I want my children to experience good old-fashioned boredom because I do not want them to be on the run from themselves.
Because, everywhere I look, that is what I see: we are all on the run from stopping – from meeting ourselves – from the discomfort of sitting for a while, slowing down for long enough for the dust of frantic thoughts and Constant Doing, to settle in our minds.
So we get really, really busy. In fact, if you say you haven’t done much when asked, it’s considered a bit odd. It’s much more acceptable to go on about how busy you’ve been – and how stressed you are. That has become our ‘normal’.
And it makes sense that we try to avoid boredom. When it hits, it can be intense: I got quite famous for Actual Boredom Tears that would start to stream down my face during tedious university lectures. I really couldn’t stop them. And they continued during hours spent temping in office jobs too. Sometimes I couldn’t see the words on the pages in front of me because I was so deeply, scarily bored.
But these days I have really good motivation to stay with my boredom rather than on the run from it – and to find ways to stop and be present and not in constant avoidance: because I don’t want to pass this cultural busyness-avoidance-discomfort pattern onto my children.
Because when we become parents, we get concerned about our children’s boredom levels as well as our own. And we think ‘Quick, put the tv on. Send them to a club. Introduce them to a hobby. Make suggestions for games they could play.’ Anything so that they don’t experience the Dreaded Boredom we have spent so much energy avoiding.

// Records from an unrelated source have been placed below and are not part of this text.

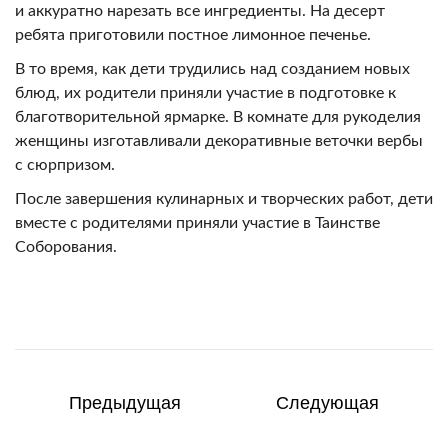
и аккуратно нарезать все ингредиенты. На десерт
ребята приготовили постное лимонное печенье.
В то время, как дети трудились над созданием новых
блюд, их родители приняли участие в подготовке к
благотворительной ярмарке. В комнате для рукоделия
женщины изготавливали декоративные веточки вербы
с сюрпризом.
После завершения кулинарных и творческих работ, дети
вместе с родителями приняли участие в Таинстве
Соборования.
Предыдущая
Следующая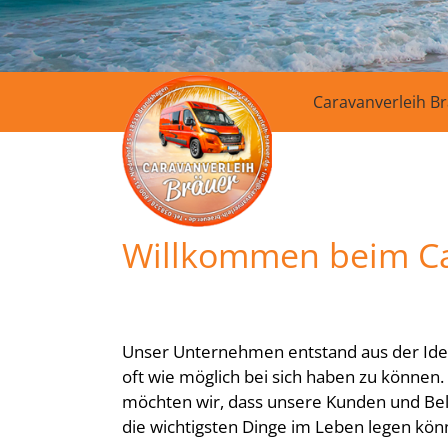
Caravanverleih B
Willkommen beim Car
Unser Unternehmen entstand aus der Idee
oft wie möglich bei sich haben zu können
möchten wir, dass unsere Kunden und Bel
die wichtigsten Dinge im Leben legen kö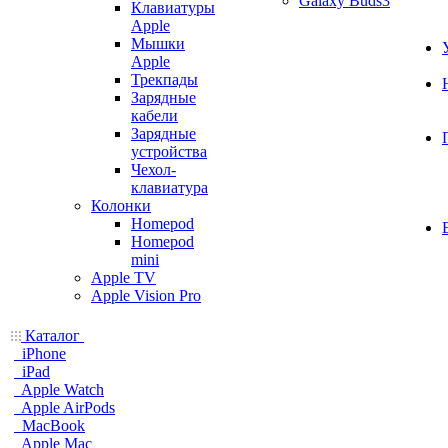
Galaxy Buds3
Клавиатуры
Apple
Мышки
Apple
Трекпады
Зарядные
кабели
Зарядные
устройства
Чехол-
клавиатура
Колонки
Homepod
Homepod
mini
Apple TV
Apple Vision Pro
Каталог
iPhone
iPad
Apple Watch
Apple AirPods
MacBook
Apple Mac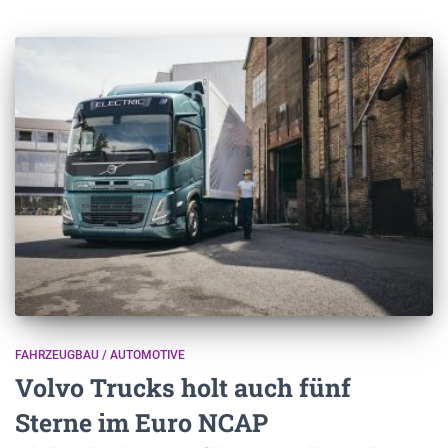
FAHRZEUGBAU / AUTOMOTIVE
Volvo Trucks holt auch fünf
Sterne im Euro NCAP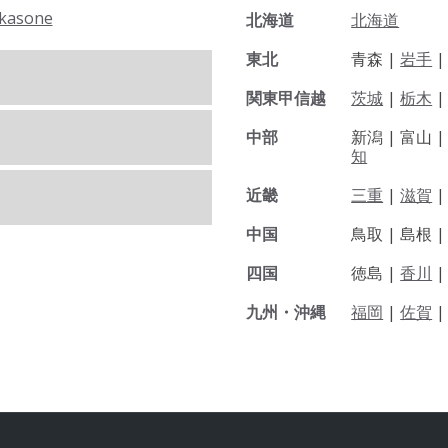
kasone
北海道
北海道
東北
青森 |
岩手
関東甲信越
茨城
|
栃木
|
中部
新潟 |
富山 
知
近畿
三重
|
滋賀
中国
鳥取 |
島根 
四国
徳島 |
香川
九州・沖縄
福岡
|
佐賀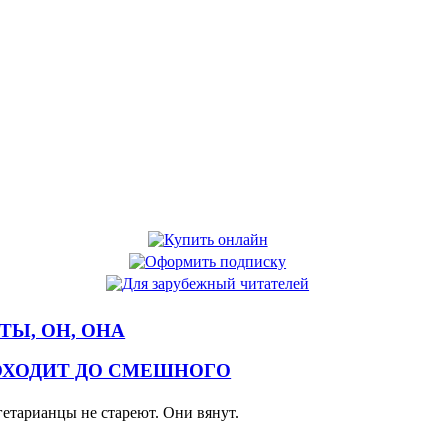
 ТЫ, ОН, ОНА
ОХОДИТ ДО СМЕШНОГО
гетарианцы не стареют. Они вянут.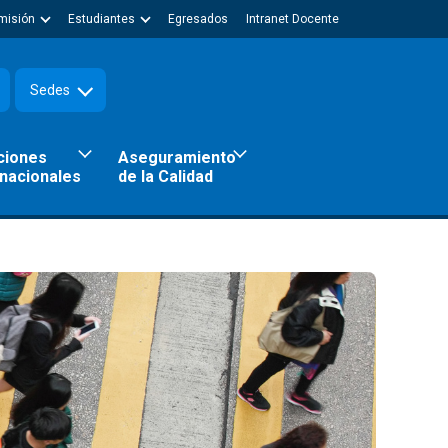
misión
Estudiantes
Egresados
Intranet Docente
Sedes
ciones
Aseguramiento
rnacionales
de la Calidad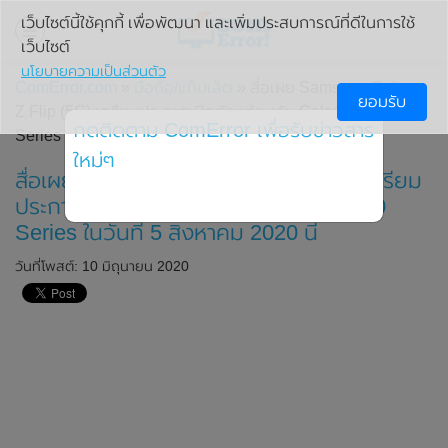
เว็บไซต์นี้ใช้คุกกี้ เพื่อพัฒนา และเพิ่มประสบการณ์ที่ดีในการใช้
เว็บไซต์
นโยบายความเป็นส่วนตัว
ComError.com
»
มือถือ/แท็บเล็ต
» สื่อเผย Samsung Galaxy
ยอมรับ
Z Flip (5G) เตรียมประกาศเปิดตัวพร้อมกับ Galaxy Note 20
กดติดตาม ComError เพื่อรับข่าวสาร
Series ในวันที่ 5 สิงหาคม 2020 นี้
ใหม่ๆ
สื่อเผย Samsung Galaxy Z Flip (5G) เตรียม
ประกาศเปิดตัวพร้อมกับ Galaxy Note 20
Series ในวันที่ 5 สิงหาคม 2020 นี้
วันที่โพสต์: 10 มิถุนายน 2020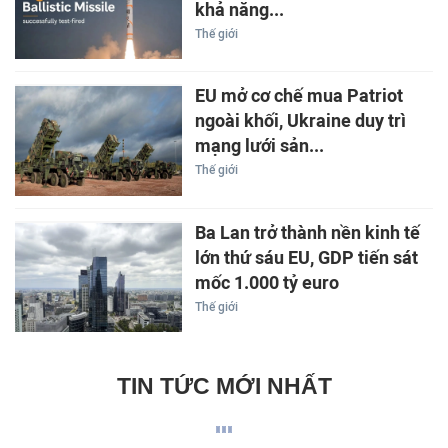
khả năng...
Thế giới
EU mở cơ chế mua Patriot
ngoài khối, Ukraine duy trì
mạng lưới sản...
Thế giới
Ba Lan trở thành nền kinh tế
lớn thứ sáu EU, GDP tiến sát
mốc 1.000 tỷ euro
Thế giới
TIN TỨC MỚI NHẤT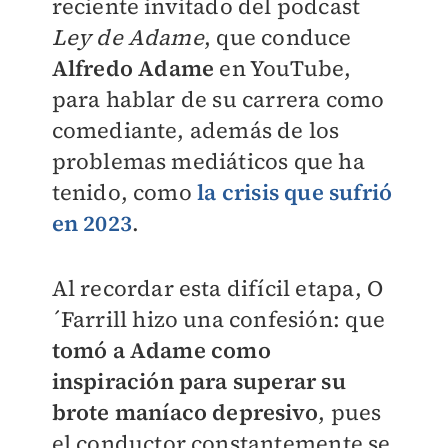
reciente invitado del podcast
Ley de Adame
, que conduce
Alfredo Adame
en YouTube,
para hablar de su carrera como
comediante, además de los
problemas mediáticos que ha
tenido, como
la crisis que sufrió
en 2023
.
Al recordar esta difícil etapa, O
´Farrill hizo una confesión: que
tomó a Adame como
inspiración para superar su
brote maníaco depresivo
, pues
el conductor constantemente se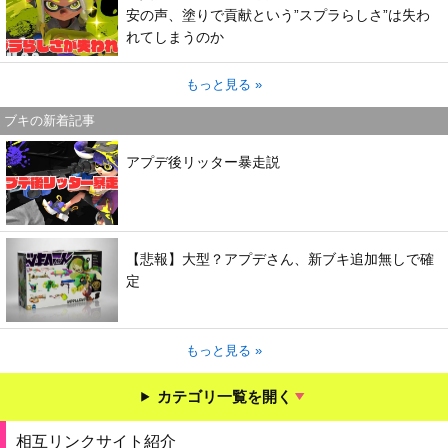
安の声、塗りで貢献という”スプラらしさ”は失わ
れてしまうのか
もっと見る »
ブキの新着記事
アプデ後リッター暴走説
【悲報】大型？アプデさん、新ブキ追加無しで確
定
もっと見る »
カテゴリ一覧を開く
相互リンクサイト紹介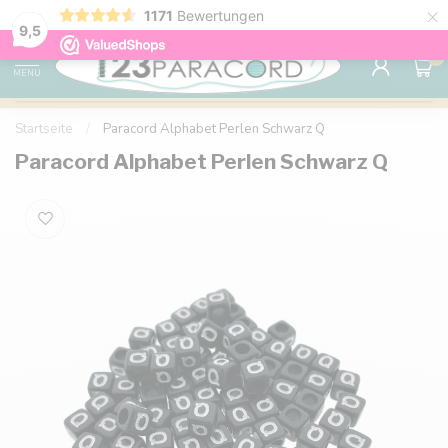
×
1171
Bewertungen
Kostenlose Lieferung nach Hause ab 150 €
9.6
9,5
0
MENU
Startseite
/
Paracord Alphabet Perlen Schwarz Q
Paracord Alphabet Perlen Schwarz Q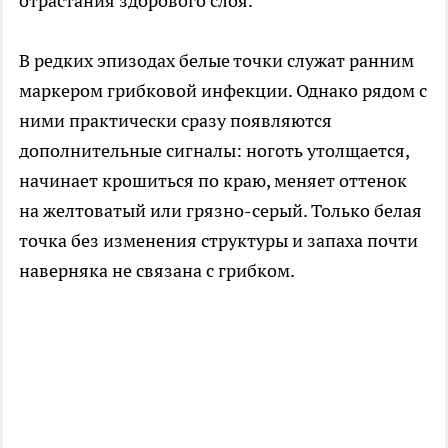
отрастания здорового слоя.
В редких эпизодах белые точки служат ранним
маркером грибковой инфекции. Однако рядом с
ними практически сразу появляются
дополнительные сигналы: ноготь утолщается,
начинает крошиться по краю, меняет оттенок
на желтоватый или грязно-серый. Только белая
точка без изменения структуры и запаха почти
наверняка не связана с грибком.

But my observation is that, right after I hit a patch of boredom, wondrous and inventive things happen. The point is that boredom isn’t something to be avoided; it is something we need to allow, trust and move towards. I actually see boredom as a landing pad for brilliant ideas and creativity. And this is true for my children too. Their most inventive and engaging games emerge after the biggest boredom complaints.
This may not be new to you as an idea but I am writing this to give people permission (if they need it) to let themselves and their children get plain-and-simple bored. Let yourselves take a break from fast-paced modern life and read books on the sofa, make up songs, play in sand, daydream, watch plants grow very slowly in the garden, lie down and watch the clouds move across the sky. Because the pressure to Do can be great these days. For me this pressure tends to come in the form of what I call The Questions when you are a parent.
Most of us have had some experience of The Questions – they come from all directions. Does your child do ballet? Has he joined a football club? Are you teaching them languages yet? It took me a while to be brave enough to answer these kinds of questions with clarity and confidence. Usually I say something like ‘No, we dance a lot and we sing in other languages because it’s beautiful to hear new sounds and we spend a lot of time in the garden.’ Basically, we do quite a lot of Nothing.
We need to let children meet themselves and be drawn into the slowness of nature’s rhythms and the small things in life. Otherwise we are setting them up to be on the run from Right Now and all the wonders that holds. But to do that, we need to get brave about our own boredom - and not be worried when they discover theirs. Right Now holds everything we need and we can trust that.